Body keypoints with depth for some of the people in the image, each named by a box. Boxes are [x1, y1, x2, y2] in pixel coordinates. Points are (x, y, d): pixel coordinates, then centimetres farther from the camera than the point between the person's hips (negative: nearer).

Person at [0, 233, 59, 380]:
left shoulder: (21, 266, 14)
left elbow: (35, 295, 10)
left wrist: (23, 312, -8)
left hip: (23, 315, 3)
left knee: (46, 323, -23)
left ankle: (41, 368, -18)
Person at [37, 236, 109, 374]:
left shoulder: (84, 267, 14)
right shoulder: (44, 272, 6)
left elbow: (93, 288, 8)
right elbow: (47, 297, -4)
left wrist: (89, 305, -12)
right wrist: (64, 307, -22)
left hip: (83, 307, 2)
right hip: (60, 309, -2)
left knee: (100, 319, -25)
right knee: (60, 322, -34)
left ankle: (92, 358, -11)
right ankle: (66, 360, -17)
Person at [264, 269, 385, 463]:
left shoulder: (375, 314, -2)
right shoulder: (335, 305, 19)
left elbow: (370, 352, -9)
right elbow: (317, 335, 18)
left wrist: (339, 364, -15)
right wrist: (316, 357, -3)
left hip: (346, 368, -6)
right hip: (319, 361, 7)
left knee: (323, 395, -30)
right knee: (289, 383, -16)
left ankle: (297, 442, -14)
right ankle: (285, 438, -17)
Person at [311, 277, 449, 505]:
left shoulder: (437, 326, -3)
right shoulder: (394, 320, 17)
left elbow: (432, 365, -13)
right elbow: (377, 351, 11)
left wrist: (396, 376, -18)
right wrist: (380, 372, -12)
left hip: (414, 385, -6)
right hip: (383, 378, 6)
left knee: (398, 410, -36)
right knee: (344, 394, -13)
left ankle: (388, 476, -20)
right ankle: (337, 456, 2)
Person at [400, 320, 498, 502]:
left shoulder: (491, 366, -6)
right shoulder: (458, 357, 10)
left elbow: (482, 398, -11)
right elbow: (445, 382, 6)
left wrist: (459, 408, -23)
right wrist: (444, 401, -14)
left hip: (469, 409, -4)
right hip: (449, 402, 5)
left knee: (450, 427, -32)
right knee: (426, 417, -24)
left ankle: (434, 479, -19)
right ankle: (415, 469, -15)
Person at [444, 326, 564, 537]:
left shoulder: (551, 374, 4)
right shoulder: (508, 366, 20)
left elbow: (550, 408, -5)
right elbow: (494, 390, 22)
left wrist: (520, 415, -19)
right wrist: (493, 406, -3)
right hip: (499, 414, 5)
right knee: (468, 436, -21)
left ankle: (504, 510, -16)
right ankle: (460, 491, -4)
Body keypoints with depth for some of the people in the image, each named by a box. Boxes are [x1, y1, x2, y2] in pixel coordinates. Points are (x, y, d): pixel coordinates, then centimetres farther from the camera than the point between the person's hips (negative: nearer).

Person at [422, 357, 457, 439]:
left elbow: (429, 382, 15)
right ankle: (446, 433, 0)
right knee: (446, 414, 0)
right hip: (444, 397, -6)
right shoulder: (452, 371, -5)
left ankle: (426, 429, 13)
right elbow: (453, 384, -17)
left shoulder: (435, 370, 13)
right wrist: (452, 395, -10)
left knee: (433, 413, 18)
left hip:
====
§ **EXERCISE PROMPT**: Please repeat the lines from the start through the line with "left wrist: (89, 305, -12)", scaling every keypoint value (x, y and depth) by 1.45 and rounding to whole numbers, halves up. Leave the box coordinates and all other text unchanged.

§ **RESULT**:
Body keypoints with depth for some of the people in the image, each named by a box. Boxes are [x1, y1, x2, y2] in pixel coordinates. Points are (x, y, d): pixel coordinates, then centimetres farther from the camera than the point between the person's hips (negative: nearer).

Person at [0, 233, 59, 380]:
left shoulder: (30, 386, 20)
left elbow: (51, 428, 15)
left wrist: (33, 452, -12)
left hip: (33, 457, 4)
left knee: (67, 468, -33)
left ankle: (59, 534, -26)
Person at [37, 236, 109, 374]:
left shoulder: (122, 387, 20)
right shoulder: (64, 394, 9)
left elbow: (135, 418, 12)
right elbow: (68, 431, -6)
left wrist: (129, 442, -17)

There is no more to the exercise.